Valentin Gallet Kronos Analytics SAS

Keywords:

performance estimation, performance prediction, modelling, machine learning

Abstract

A great amount of aspects of cycling could benefit from the revolutionary solutions available nowadays thanks to data science. This advanced computational discipline could be used to model sorely complex physiological processes, such as that of the human body, thus might have a key role in physical performance. In this article, we introduce how Machine Learning algorithms are used to estimate the current physical abilities of an athlete (i.e. his maximal power output) or predict his performance along the next few weeks.

As pointed out onto Figure 1, the various features required for our Machine learning model are determined from already existing labelled data during a phase called training, based on an archive containing any cycling activity from a given rider. For each session, we consider several computed average metrics (power, heart rate, cadence…), as well as the ones quantifying the session workload and the level of shape of the athlete. Once the model is said to be trained, it eventually makes it possible to estimate the rider’s current power profile.

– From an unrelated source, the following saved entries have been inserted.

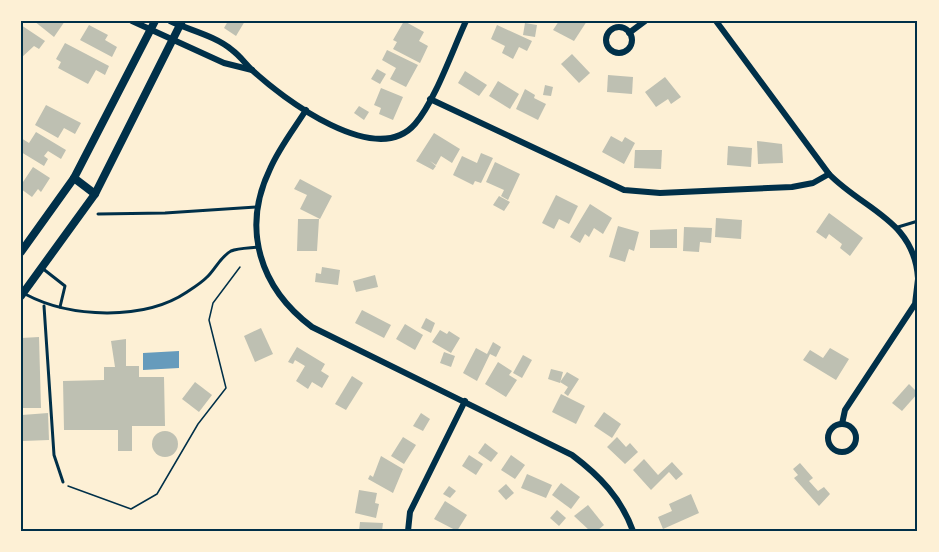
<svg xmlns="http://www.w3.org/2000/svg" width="939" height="552" font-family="Helvetica,sans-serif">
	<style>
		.water { fill: #669bbc }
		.building { fill: #bec0b2 }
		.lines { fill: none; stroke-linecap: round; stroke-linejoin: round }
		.path { stroke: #003049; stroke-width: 1.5 }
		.service { stroke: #003049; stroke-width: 3 }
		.minor { stroke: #003049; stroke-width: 6 }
		.secondary { stroke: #003049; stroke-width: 8 }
		.neatline { fill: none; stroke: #003049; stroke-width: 2 }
	</style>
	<rect width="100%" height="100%" fill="#fdf0d5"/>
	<path class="water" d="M179 351V368L143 370V353Z"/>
	<g class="building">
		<path d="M34 21H65L54 37Z"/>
		<path d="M228 21H245L236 36 224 28Z"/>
		<path d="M404 21 424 32 419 41 428 46 420 63 393 49 397 42 393 40Z"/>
		<path d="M559 21H587L574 41 553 30Z"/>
		<path d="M525 23 537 25 535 37 523 35Z"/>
		<path d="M21 25 45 41 39 49 34 46 21 58Z"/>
		<path d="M89 25 108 35 105 40 117 47 112 57 80 40Z"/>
		<path d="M497 25 532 41 527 51 519 47 513 59 502 53 505 46 491 39Z"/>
		<path d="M65 43 109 66 105 75 96 70 88 84 58 68 61 62 56 59Z"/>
		<path d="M387 50 418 65 406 87 390 79 396 68 382 60Z"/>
		<path d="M572 54 590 73 579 83 561 64Z"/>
		<path d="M377 69 386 74 380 84 371 79Z"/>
		<path d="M465 71 487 85 479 96 458 83Z"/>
		<path d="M608 75 633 77 632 94 607 92Z"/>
		<path d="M665 77 681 97 671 104 668 99 656 107 645 92Z"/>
		<path d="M498 81 519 94 510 109 489 96Z"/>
		<path d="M545 85 553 87 551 96 543 95Z"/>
		<path d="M381 88 403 97 393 120 379 114 381 108 374 105Z"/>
		<path d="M525 89 535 95 534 98 546 104 538 120 516 109Z"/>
		<path d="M46 105 81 123 75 134 64 128 58 138 35 125Z"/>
		<path d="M359 106 369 112 364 120 354 113Z"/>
		<path d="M36 132 66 150 61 159 48 151 44 156 48 159 44 166 21 152V138L29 143Z"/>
		<path d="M434 133 460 149 452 163 441 156 436 165 430 161 436 166 433 170 416 161Z"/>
		<path d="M611 136 622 142 625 137 635 143 624 164 602 152Z"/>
		<path d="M757 141 782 144 783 163 758 164Z"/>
		<path d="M728 146 752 148 751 167 727 165Z"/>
		<path d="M635 150H662L661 169 634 168Z"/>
		<path d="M481 153 493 158 481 183 475 181 473 185 453 175 462 156 477 163Z"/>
		<path d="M495 162 520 174 508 200 501 196 504 190 486 182Z"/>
		<path d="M33 167 50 178 41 192 38 189 32 197 21 189V185Z"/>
		<path d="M300 179 332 196 320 219 300 209 307 195 294 189Z"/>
		<path d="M556 195 578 206 569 224 559 219 554 229 542 223Z"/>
		<path d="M499 196 510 202 504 211 493 205Z"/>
		<path d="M590 204 612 218 603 234 594 228 589 237 585 234 580 243 570 237Z"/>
		<path d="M829 213 863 238 850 256 840 248 842 244 829 234 826 239 816 232Z"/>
		<path d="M716 218 742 220 741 239 715 237Z"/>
		<path d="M298 219H319L317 251H297Z"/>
		<path d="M618 226 639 232 634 251 629 249 625 262 609 257Z"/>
		<path d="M684 227 712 228 711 243 700 242 699 252 683 251Z"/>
		<path d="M677 229V248H650V230Z"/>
		<path d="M322 267 340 270 338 285 315 282 316 273 321 274Z"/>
		<path d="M375 275 378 287 356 292 353 281Z"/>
		<path d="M362 310 391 325 384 338 355 323Z"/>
		<path d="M426 318 435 323 431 333 421 328Z"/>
		<path d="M405 324 423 335 415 350 396 339Z"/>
		<path d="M261 328 273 354 255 362 244 336Z"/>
		<path d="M440 330 447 334 449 331 460 338 451 353 432 342Z"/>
		<path d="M39 337 41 408H21V338Z"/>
		<path d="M126 339V366H139V377H164L165 426H132V451H118V430H64L63 381 104 380V367H115L111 341Z"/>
		<path d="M493 342 501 347 496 357 490 354 477 381 463 373 476 348 487 354Z"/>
		<path d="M297 347 325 364 321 371 329 376 322 388 312 382 308 389 296 381 305 366 295 360 293 364 288 362Z"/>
		<path d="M830 348 849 359 836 380 803 360 810 350 823 358Z"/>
		<path d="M444 352 455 356 451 367 440 363Z"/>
		<path d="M523 355 532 360 522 378 513 373Z"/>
		<path d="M498 362 512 371 509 375 517 380 506 397 485 384Z"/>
		<path d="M551 369 563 372 560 383 548 379Z"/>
		<path d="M567 372 579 379 568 396 564 393 568 387 560 382Z"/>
		<path d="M352 376 363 383 346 410 335 404Z"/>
		<path d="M195 382 212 395 199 412 182 399Z"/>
		<path d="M909 384 918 393 902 411 892 403Z"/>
		<path d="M561 394 585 406 576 424 552 412Z"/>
		<path d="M604 412 621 424 612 438 594 426Z"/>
		<path d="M48 413 49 440 23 441 22 415Z"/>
		<path d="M421 413 430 419 423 431 413 426Z"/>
		<circle cx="165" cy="444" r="13"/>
		<path d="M403 437 416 445 404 464 391 456Z"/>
		<path d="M617 437 626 447 630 443 638 452 625 464 607 447Z"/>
		<path d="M485 443 498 453 491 462 478 453Z"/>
		<path d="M469 455 483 464 476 475 462 466Z"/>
		<path d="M511 455 525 465 515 479 501 470Z"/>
		<path d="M381 456 403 469 393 493 368 479 370 475 373 477Z"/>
		<path d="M644 459 658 475 672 462 683 474 676 480 669 472 651 490 633 470Z"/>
		<path d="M800 463 813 478 809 481 818 491 824 487 830 494 819 506 794 478 798 475 793 469Z"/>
		<path d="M527 474 552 485 546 498 521 488Z"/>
		<path d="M561 483 580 497 571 509 552 495Z"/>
		<path d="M506 484 514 493 506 500 498 491Z"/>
		<path d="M449 486 456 491 450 498 443 494Z"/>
		<path d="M359 490 377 493 375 503 379 504 376 518 355 513Z"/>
		<path d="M691 494 699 513 663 529 658 517 672 511 669 504Z"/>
		<path d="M445 501 467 515 457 531 434 519Z"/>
		<path d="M588 505 604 525 597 531H590L574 516Z"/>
		<path d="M557 510 566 518 559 526 550 518Z"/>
		<path d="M360 522 383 523 382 531H359Z"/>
	</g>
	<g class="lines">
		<path class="path" d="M68 486 131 509 157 494 198 424 226 388 209 320 213 303 240 267"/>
		<g class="service">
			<path d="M98 214 165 213 257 207"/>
			<path d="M898 227 918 221"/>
			<path d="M42 268 65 286 60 307"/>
			<path d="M25 294C70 318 144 321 187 292 193 288 201 283 206 278 215 270 220 257 231 251 238 248 250 248 258 247"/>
			<path d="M44 306 54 455 63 482"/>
		</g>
		<g class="minor">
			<path d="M132 21 224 63 252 70"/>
			<path d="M170 21C189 30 216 36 232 50 239 55 245 63 251 69 283 99 376 169 415 124 435 101 453 49 466 21"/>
			<path d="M716 21 829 174C864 210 914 220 918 278"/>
			<circle cx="619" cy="40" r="13"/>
			<path d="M629 33 645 21"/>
			<path d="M430 99 624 190 660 193 792 187 813 183 829 174"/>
			<path d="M306 110C294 129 279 148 270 169 241 229 260 288 312 327L572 455C600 476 621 498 633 531"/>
			<path d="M842 424 845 410 915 304 918 279"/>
			<circle cx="842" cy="438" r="14"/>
			<path d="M408 531 410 512 465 401"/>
		</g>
		<g class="secondary">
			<path d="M74 178 95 194"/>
			<path d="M21 252 74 178 155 21"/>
			<path d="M21 296 95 194 182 21"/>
		</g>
	</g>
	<rect width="939" height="552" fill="none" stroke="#fdf0d5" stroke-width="45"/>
	<rect x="22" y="22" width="894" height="508" class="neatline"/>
</svg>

Regarding prediction, the model is first trained over a dataset containing an archive of past sessions, compiled with the upcoming ones, planned by the athlete training program. This allows us to predict the peak power output of the athlete over the next few weeks.

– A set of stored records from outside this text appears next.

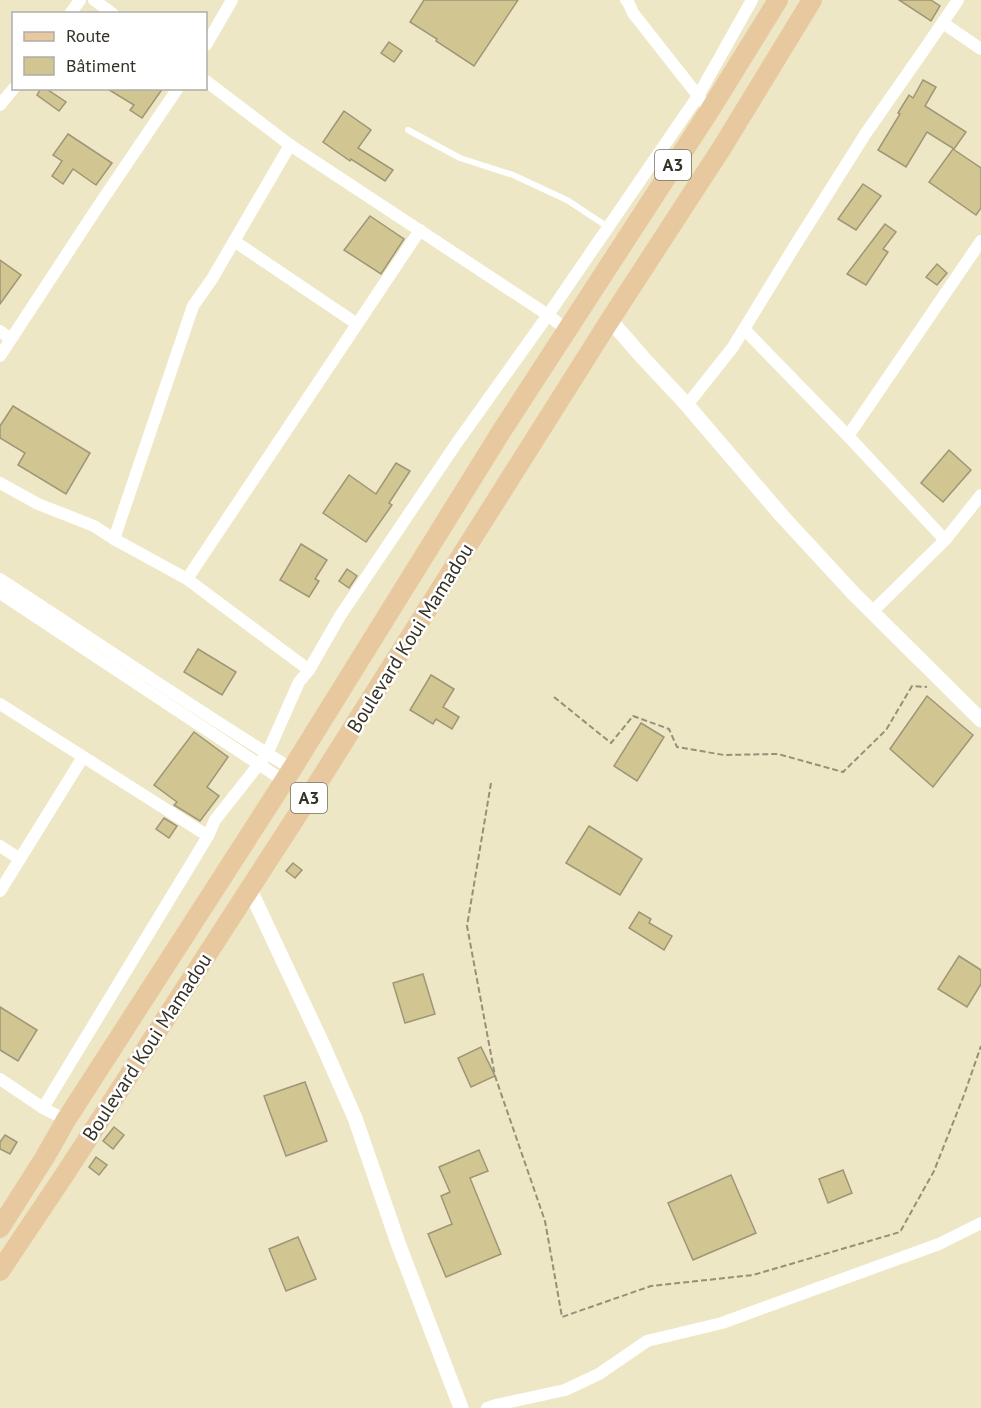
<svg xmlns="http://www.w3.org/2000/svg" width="981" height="1408" font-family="'PT Sans',sans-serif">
  <rect width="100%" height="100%" fill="#eee7c5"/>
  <g fill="#d1c591" stroke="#9e9677" stroke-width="1.5">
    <polygon points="424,0 518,0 474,66 436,41 437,39 410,22"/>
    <polygon points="899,0 931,0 940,6 931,21"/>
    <polygon points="389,42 402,51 394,62 381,53"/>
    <polygon points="923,80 936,87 925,106 966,132 954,149 927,132 906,167 878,150 900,114 898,113 909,95 913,98"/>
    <polygon points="41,88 45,88 66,102 59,111 37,95"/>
    <polygon points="106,88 163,88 142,118 130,110 134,105"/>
    <polygon points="344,111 371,130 358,148 393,170 385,181 351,159 350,161 323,142"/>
    <polygon points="68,134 112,163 96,185 73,169 63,184 52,176 62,161 53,155"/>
    <polygon points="953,149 981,168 981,208 976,215 929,182"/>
    <polygon points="863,184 881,196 856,230 838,219"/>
    <polygon points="370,216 404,239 381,274 344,250"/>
    <polygon points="885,224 896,232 883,249 888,252 866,285 847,274"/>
    <polygon points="0,260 21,275 0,304"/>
    <polygon points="937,264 947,273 937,285 926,277"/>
    <polygon points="13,406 90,453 66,494 18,465 25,453 0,438 0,426"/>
    <polygon points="949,450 971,470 943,502 921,483"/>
    <polygon points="396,463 410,471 389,503 392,505 366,542 323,513 349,475 376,494"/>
    <polygon points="301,544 327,560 315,579 319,581 309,597 280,580"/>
    <polygon points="347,569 357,576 349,588 339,581"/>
    <polygon points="198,649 236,672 222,695 184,672"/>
    <polygon points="431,675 454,689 443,707 459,717 452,729 436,719 433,724 410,710"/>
    <polygon points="927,696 973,735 933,787 890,749"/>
    <polygon points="641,723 664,737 637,781 614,766"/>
    <polygon points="194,732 228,757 207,787 219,796 200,821 174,805 177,802 154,785"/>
    <polygon points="164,818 177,826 169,838 156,829"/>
    <polygon points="589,826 642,859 620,895 566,863"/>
    <polygon points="293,863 302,870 295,878 286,871"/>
    <polygon points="639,912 651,919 649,923 672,936 664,950 629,928"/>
    <polygon points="959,956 981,970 981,984 967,1007 938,989"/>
    <polygon points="423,974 435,1014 405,1023 393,983"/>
    <polygon points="0,1007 37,1030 18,1061 0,1050"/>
    <polygon points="481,1047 495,1076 471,1087 458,1058"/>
    <polygon points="305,1082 327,1141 286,1156 264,1096"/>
    <polygon points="114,1127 124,1135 113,1149 103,1141"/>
    <polygon points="5,1135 17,1142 10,1154 0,1149 0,1142"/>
    <polygon points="479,1150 488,1171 470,1178 501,1254 446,1277 428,1234 452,1224 441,1196 450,1192 439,1167"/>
    <polygon points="96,1157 107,1165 99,1175 89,1167"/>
    <polygon points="843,1170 852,1193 828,1203 819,1179"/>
    <polygon points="731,1175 756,1233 693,1260 668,1203"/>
    <polygon points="298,1237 316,1279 286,1291 269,1249"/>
  </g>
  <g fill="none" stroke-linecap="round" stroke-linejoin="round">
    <g stroke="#959078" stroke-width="2" stroke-dasharray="6 3" stroke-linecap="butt">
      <polyline points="554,697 611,743 633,716 669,729 677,747 724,755 778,754 843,772 886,730 912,686 927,687"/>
      <polyline points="491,783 467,926 495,1076 545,1221 562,1317 651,1286 753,1275 900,1232 934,1171 964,1095 981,1046"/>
    </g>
    <polyline stroke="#fff" stroke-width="6" points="408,130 460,158 513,175 567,200 608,227"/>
    <g stroke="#fff" stroke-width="12">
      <polyline points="94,0 113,14"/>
      <polyline points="626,0 629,4 633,13 703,102"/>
      <polyline points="70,14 80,0"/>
      <polyline points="943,23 981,49"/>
      <polyline points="206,45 232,0"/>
      <polyline points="206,81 290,145 548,315 567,330"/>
      <polyline points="0,105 14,88"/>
      <polyline points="234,241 357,324"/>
      <polyline points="744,329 848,436 945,540"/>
      <polyline points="0,331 11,339"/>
      <polyline points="0,356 97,208 178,88"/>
      <polyline points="687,405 733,347 791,252 866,133 926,47 958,0"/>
      <polyline points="848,436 981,241"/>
      <polyline points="0,483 38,504 94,526 114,539 187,579 309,670"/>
      <polyline points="114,539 193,306 212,279 290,145"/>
      <path d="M0,579C97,642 193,708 292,769"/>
      <polyline points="187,579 420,230"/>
      <polyline points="0,593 284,781"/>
      <polyline points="872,612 945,540 981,495"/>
      <polyline points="0,704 208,836"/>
      <polyline points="0,846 20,859"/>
      <polyline points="0,891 83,757"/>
      <polyline points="0,1079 43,1108 66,1120"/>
      <polyline points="43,1108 208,836 215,820 267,754 299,682 309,670 340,616 456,444 548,315 698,96 752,0"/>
      <polyline points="487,1408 496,1405 565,1390 599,1374 647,1341 722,1323 939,1244 981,1223"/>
    </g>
    <g stroke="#fff" stroke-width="15">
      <polyline points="610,320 644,359 687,405 782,516 854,594 981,720"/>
      <polyline points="249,888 321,1041 355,1118 398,1243 461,1408"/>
    </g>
    <g stroke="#e8c89e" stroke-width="20">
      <polyline points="0,1228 45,1157 66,1120 292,769 501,432 710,110 778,0"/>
      <polyline points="0,1271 67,1171 309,797 610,320 723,146 812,0"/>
    </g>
  </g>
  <g text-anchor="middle" stroke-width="5" stroke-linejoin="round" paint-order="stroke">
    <g fill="#fff" stroke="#727066" stroke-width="1.5">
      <rect x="655" y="150" width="36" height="30" rx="4.5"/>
      <rect x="291" y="783" width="36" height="30" rx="4.5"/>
    </g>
    <g font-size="18" font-weight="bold" fill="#353225">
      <text x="673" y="171">A3</text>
      <text x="309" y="804">A3</text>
    </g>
    <g font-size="20" fill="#353225" stroke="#fff">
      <text transform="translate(410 638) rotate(-58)" y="7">Boulevard Koui Mamadou</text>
      <text transform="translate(147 1047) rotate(-57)" y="7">Boulevard Koui Mamadou</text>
    </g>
  </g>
  <rect x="12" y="12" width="195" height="78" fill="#ffffff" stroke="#aeada8" stroke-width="1.5"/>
  <rect x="24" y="32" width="30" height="9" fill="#e8c89e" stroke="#aeada8" stroke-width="1.5"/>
  <text x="66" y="42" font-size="18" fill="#353225">Route</text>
  <rect x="24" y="57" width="30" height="18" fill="#d1c591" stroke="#aeada8" stroke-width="1.5"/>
  <text x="66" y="72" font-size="18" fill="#353225">Bâtiment</text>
</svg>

In order to validate our approach, we used our algorithms to estimate and predict the maximal 10-minute peak power of a world-class athlete over 3 months. The results we obtained through our models are displayed on Figure 2. These results should be compared with the all-out test values (red dots) produced by the rider every week. The solid lines show power values estimations generated by two different algorithms, calculating the current shape of the rider (i.e. with models trained over past sessions only). The two models are based on different estimations of the workload and the level of shape. The basic estimation model (fuchsia line) used the Training Stress Score and the Training Stress Balance while the advanced estimation model (light blue line) is based on metrics normalized to the athlete. Therefore, those metrics vary between 0% and 100%. As can be observed on Figure 2, the advanced model is significantly more accurate than the basic one in approaching the values extracted from the all-out tests, standard deviations obtained with these models being quantified respectively at 8W and 22 W. Regarding predictions (blue dashed line), we take the sessions originally planned by the rider’s training program into account in order to train our model. The figures obtained thanks to the advanced predicting model still match the values from the all-out tests pretty well, as pointed out by a tiny 10W standard deviation.

As shown above, the results obtained in this article highlight the accuracy and reliability achievable thanks to advanced data science, which proves to be the current best tool to estimate any current peak power output of a given athlete, and to calculate his performance during the near future. This approach sets the path of a great amount of applications, especially for determining and optimizing a custom training plan, allowing any athlete to reach his maximal level of performance at the very day he/she chose to.